Friday, May 17, 2019

This is about Charity, as Much as You Might not Want to Admit it

   Tonight, we shall consider the premise that immigration is all about charity. Ye may say it is about crime, about being overrun and invaded, about them taking our medicare, and about them not paying for their hospital visits.
   But -- this question of immigration -- is it really no more than a question of charity?
   Thousands pour towards the border, seeking a better life, seeking escape from the countries they are in.
   They are the poor, the poor of other nations.
   "When Mexico sends its people, they're not sending their best." The words echo down, three or four years later. We wonder if we could tap President Trump on the shoulder, and suggest that the poor and the neglected, indeed, are seldom considered their nation's finest.
  These are the poor that come to us, not "their best."
  The president proposed his plan for immigration a day or two ago. He suggested bringing in a more-educated, more-skilled, more English-proficient immigrant.

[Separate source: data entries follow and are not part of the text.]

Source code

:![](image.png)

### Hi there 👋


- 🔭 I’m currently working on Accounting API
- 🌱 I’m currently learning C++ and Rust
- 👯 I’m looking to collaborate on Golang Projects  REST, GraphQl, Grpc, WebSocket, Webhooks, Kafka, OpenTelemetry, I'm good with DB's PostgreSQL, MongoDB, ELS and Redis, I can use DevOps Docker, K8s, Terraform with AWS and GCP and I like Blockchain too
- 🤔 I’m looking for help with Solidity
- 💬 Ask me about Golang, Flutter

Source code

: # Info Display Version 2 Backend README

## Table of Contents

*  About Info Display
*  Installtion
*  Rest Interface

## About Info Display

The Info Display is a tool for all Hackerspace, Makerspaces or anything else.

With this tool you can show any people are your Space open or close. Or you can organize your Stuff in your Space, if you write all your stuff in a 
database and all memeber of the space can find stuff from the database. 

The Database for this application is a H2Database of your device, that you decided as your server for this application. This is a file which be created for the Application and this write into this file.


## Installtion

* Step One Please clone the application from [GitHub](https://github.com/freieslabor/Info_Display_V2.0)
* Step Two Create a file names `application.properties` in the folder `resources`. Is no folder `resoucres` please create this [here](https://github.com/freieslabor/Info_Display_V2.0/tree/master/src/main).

   And that would slam the door on the immigrant of the present. No more fleeing Honduras and Venezuela and Guatemala because you are dirt poor, and lacking the skills to change that once you reach America.
   No more charity.
   Charity isn't telling a person to go hone their skills, and then they can come back and try again.
   It isn't telling them to find a way to make ends meet in their own country.
  It isn't telling them to quit imbibing on our welfare system, and on our hospitals.
  Charity comes only in helping the poor, not in turning them away.
   It does so seem to me this is about charity. It is about whether we will let in the poor of other nations, or tell them we seek not them, but those with skills, and education, and the ability to speak English.
   The door shuts on the poor, to some extent, it we agree to President Trump's new rules.